The UI Carver College of Medicine is now integrating stress management into mandatory classes for first-year medical students for the first time.

"Focus groups said it was hard to come to [stress management] workshops," said Christine Cork, the director of the UI medical school counseling center. "We decided to bring it into the classroom and make it more accessible."

Janeta Tansey, a UI clinical associate professor of psychiatry, said it is important to teach students coping mechanisms early in their medical careers because that is when barriers to success are first introduced.

The stress-management curriculum is woven into two classes - Foundations for Clinical Practice I and II - at the medical school. Additionally, the school implemented a "mindfulness" course last fall and, more recently, a weekly yoga class specifically for medical students.

An understanding of how stress can affect doctors' abilities is vital, UI officials said.

"When we [students or doctors] are stressed, we lose some of our cognitive abilities," Cork said. "Our focus is off, and that interferes with our work, and around here, that's not OK."

Tansey also draws a connection between poor coping mechanisms and ineffective work performance.

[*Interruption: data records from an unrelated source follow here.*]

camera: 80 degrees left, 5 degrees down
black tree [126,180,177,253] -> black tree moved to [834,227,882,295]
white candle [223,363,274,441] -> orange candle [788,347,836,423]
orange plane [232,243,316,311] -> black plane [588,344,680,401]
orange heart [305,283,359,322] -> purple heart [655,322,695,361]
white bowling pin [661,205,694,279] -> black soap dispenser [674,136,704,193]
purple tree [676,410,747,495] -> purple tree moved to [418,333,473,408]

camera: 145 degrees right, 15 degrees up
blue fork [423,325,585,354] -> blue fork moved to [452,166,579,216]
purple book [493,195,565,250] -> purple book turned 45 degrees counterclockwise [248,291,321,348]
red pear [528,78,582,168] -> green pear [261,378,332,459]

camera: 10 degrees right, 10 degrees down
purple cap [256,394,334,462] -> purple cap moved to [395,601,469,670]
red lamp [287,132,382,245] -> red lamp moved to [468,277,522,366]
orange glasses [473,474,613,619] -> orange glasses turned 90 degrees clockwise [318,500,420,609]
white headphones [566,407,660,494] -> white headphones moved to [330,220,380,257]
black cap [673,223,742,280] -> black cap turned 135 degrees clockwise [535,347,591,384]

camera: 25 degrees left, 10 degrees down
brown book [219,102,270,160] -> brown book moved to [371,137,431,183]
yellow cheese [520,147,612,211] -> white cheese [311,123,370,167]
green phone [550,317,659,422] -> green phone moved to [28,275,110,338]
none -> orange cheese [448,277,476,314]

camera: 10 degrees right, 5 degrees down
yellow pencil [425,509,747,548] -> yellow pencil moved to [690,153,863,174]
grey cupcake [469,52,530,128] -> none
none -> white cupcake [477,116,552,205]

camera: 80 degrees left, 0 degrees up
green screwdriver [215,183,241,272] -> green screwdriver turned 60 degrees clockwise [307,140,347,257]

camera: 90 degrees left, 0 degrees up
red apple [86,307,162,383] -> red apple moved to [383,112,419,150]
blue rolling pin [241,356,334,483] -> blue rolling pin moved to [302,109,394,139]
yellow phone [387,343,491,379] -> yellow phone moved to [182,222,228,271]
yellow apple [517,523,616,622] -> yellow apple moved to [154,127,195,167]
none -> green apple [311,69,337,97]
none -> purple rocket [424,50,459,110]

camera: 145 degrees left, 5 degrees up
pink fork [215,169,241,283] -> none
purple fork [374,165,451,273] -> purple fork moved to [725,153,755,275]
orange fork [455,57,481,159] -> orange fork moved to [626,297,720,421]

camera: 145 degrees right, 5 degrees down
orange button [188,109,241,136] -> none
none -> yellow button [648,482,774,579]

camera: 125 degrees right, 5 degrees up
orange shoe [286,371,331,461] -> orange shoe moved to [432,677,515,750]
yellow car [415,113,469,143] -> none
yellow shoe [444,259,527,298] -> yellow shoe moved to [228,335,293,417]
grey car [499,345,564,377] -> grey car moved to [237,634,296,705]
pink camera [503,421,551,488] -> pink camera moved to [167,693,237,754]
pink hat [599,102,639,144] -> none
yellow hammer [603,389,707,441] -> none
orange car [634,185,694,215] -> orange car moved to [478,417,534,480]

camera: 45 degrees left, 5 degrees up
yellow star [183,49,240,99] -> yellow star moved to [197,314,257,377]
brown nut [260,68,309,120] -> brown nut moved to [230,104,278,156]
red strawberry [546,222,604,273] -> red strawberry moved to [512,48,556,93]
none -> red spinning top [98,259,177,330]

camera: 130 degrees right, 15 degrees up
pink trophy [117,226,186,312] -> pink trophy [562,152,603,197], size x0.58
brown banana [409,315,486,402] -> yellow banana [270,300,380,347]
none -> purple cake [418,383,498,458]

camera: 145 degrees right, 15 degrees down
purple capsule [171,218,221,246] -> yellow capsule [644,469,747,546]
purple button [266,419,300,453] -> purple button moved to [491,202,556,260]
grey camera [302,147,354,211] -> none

"Students have to value taking care of themselves, so they can then take care of others," Tansey said.

Professionalism, which includes proper stress management, is directly tied to ethics, she said. The UI Center for Biomedical Ethics has had a strong hand in introducing stress management into mandatory classes, she said.

Students have also taken a renewed interest in wellness. A wellness student group was recently formed to advise the medical student counseling center on what types of programs medical students would like to join.

Cork said students have responded well to the new curriculum and that the counseling center has been seeing more students than ever, which she says is a good thing.

"They're starting to see the counseling center as more of a resource," Cork said.

Helping students deal with the rigors of their future careers and school is an ongoing process, one officials hope will continue to improve.

Medical schools across the country are becoming aware of the need for more wellness programs and research concerning lifestyle management among physicians is a growing field, she added.

"We're going to continue to see professionalism become a more obvious component," Tansey said.